The fail-safe dinner solution your whole family will love

Totally customizable, the Rice Bowl is a fail-safe dinner solution that will please the pickiest of eaters.

At our house, dinner is my deal.  I feel pretty lucky that my kids and my husband will eat nearly anything I serve. (I don’t say this to brag: we fight plenty of battles—often big ones—just on other fields.)

But many of my friends have kids with more discriminating tastes, or partners with eating styles that just don’t align with their own. For them, I have two words: Rice Bowls.

Totally customizable, the Rice Bowl is a fail-safe dinner solution that will please the pickiest of eaters.

It accommodates visiting vegans and gluten-free friends. Think: taco bar with much, much more flexibility. Every ingredient is basically 100% interchangeable with whatever you have on hand. Which means that rice bowls are incredibly easy to pull off, any day of the week. And that’s why they have secured the #1 spot in our rotation of go-to weeknight dinners.

Sold? Here’s a general formula to follow:

Start with rice (or “rice”).

Whatever type you choose—brown, wild, jasmine, black (our favorite of late)—rice is essential because the bowl needs a base. Then again, rice really isn’t essential because quinoa, farro, couscous or bulgur also work great. (These, then, are “rice” bowls.)

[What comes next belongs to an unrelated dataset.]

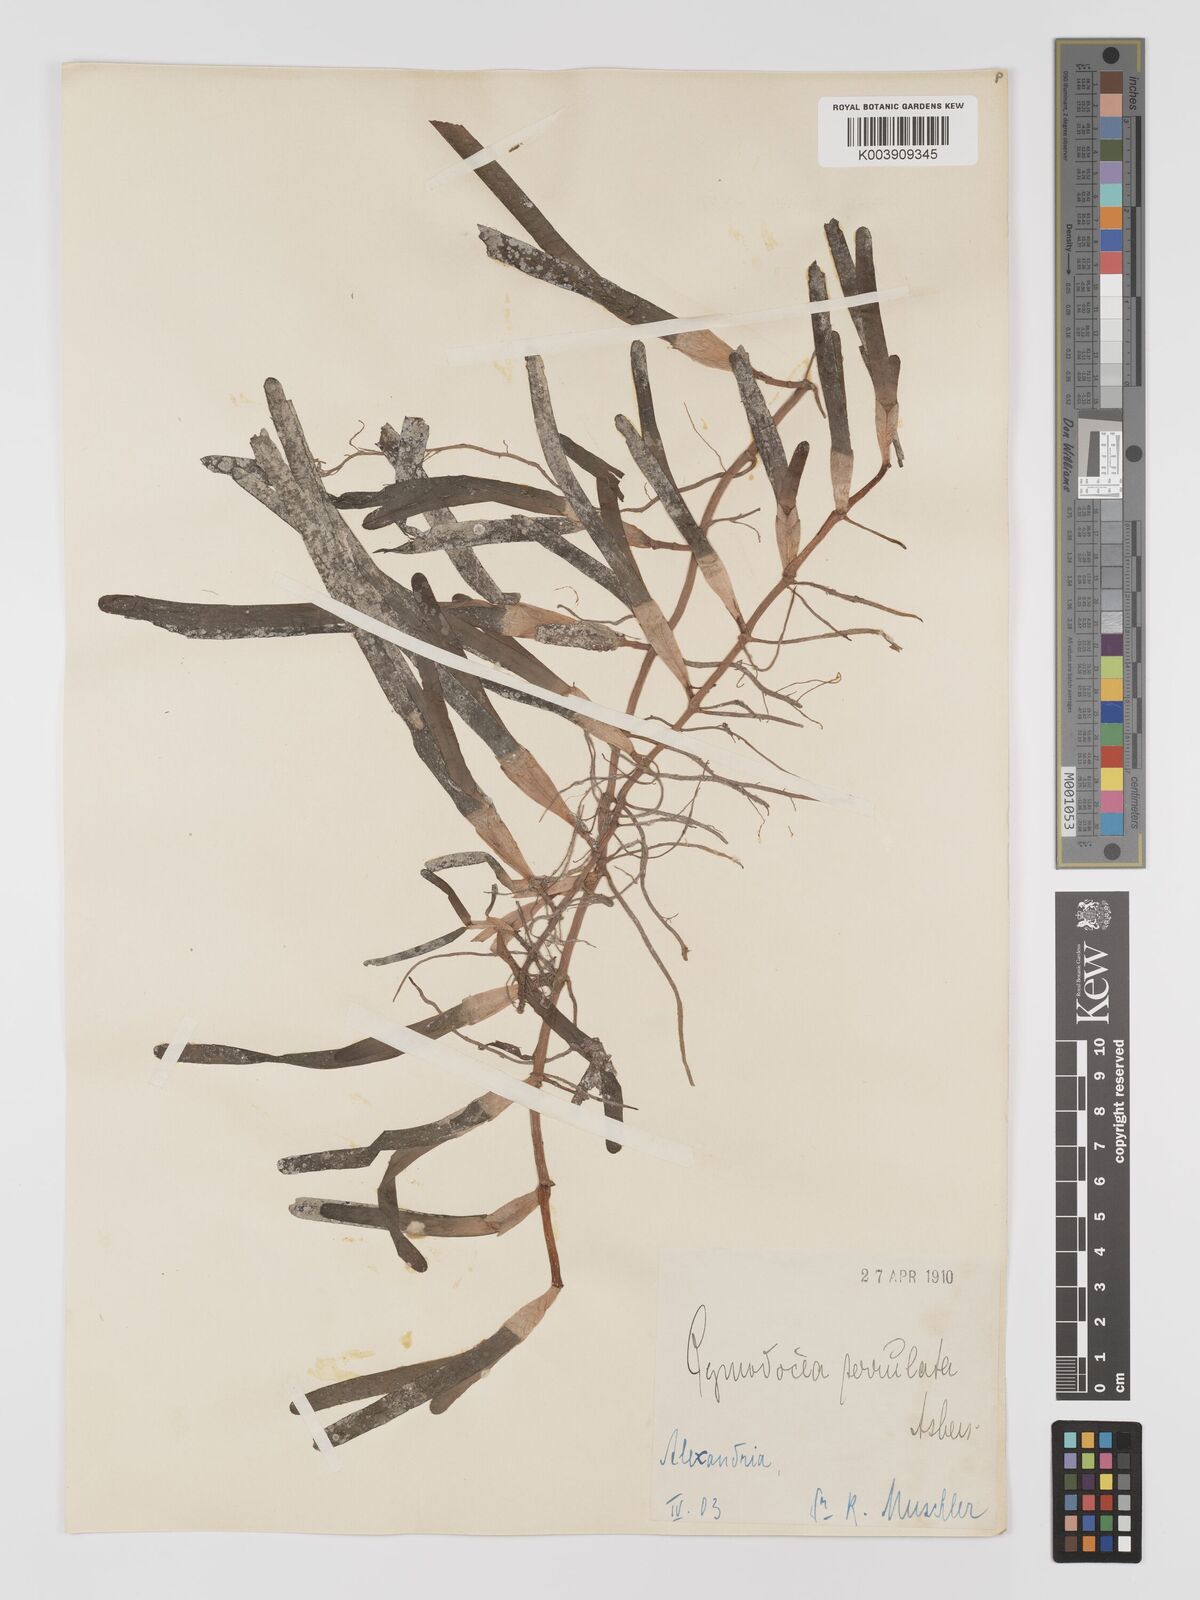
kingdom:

Present a couple of proteins.

Protein is what will give this meal some substantial staying power. Typically, I’ll quick-cook (sort of poach) some chicken and set out a bowl of beans (e.g., black, kidney, garbanzo—usually from a can, rinsed).

Sometimes, I’ll offer tofu I baked the previous night. I keep meaning to add fried eggs to the options (mmm…) but keep forgetting. Pork, beef, meatball: all great ideas. Basically go with what your family likes to eat.

Include lots of colorful vegetables.

The key is to offer the kinds your people like best but also to include some enticing other stuff too. Our spread often includes broccoli (roasted), green beans (sometimes roasted; sometimes raw and chopped small), carrots (sometimes shredded, sometimes diced, always raw), red peppers, shredded cabbage. Don’t be afraid to make things super easy on yourself. My kids love frozen mixed vegetables—the kind with the carrots forced into unnaturally shaped squares—so sometimes I’ll just nuke the contents of a bag of these mixed veggies and serve it up. 

Offer many accoutrements.

These final-touch toppers usually come in the form of fat (nuts, seeds, avocados, shredded cheese, sliced olives) and, generally are the easiest ingredients of all to prepare. Save for avocadoes, all you need to do is dump these babies into bowls. (I do like to the toast the nuts and seeds, particularly pepitas and sunflower seeds: three minutes or so in a dry skillet adds a big boost of flavor.)

Set out flavorful sauces.

Salsa, soy sauce (low-sodium, or liquid aminos), sriracha. Those are the main players at our place.

Let your fam go wild.

Once the bowls—and so many spoons—are on the the table, invite each of your unique eaters to custom-curate their perfect plates. Try not to care if they’re grabbing only peppers and pork, or reaching just for orange foods. We do usually need to remind our boys that it’s not polite to consume allllll the avocado.

At the end of the dinner, you’ll probably have a bunch of leftovers. Save them for made-to-order omelets or wraps and you’re already half-way done with another night’s dinner. Score!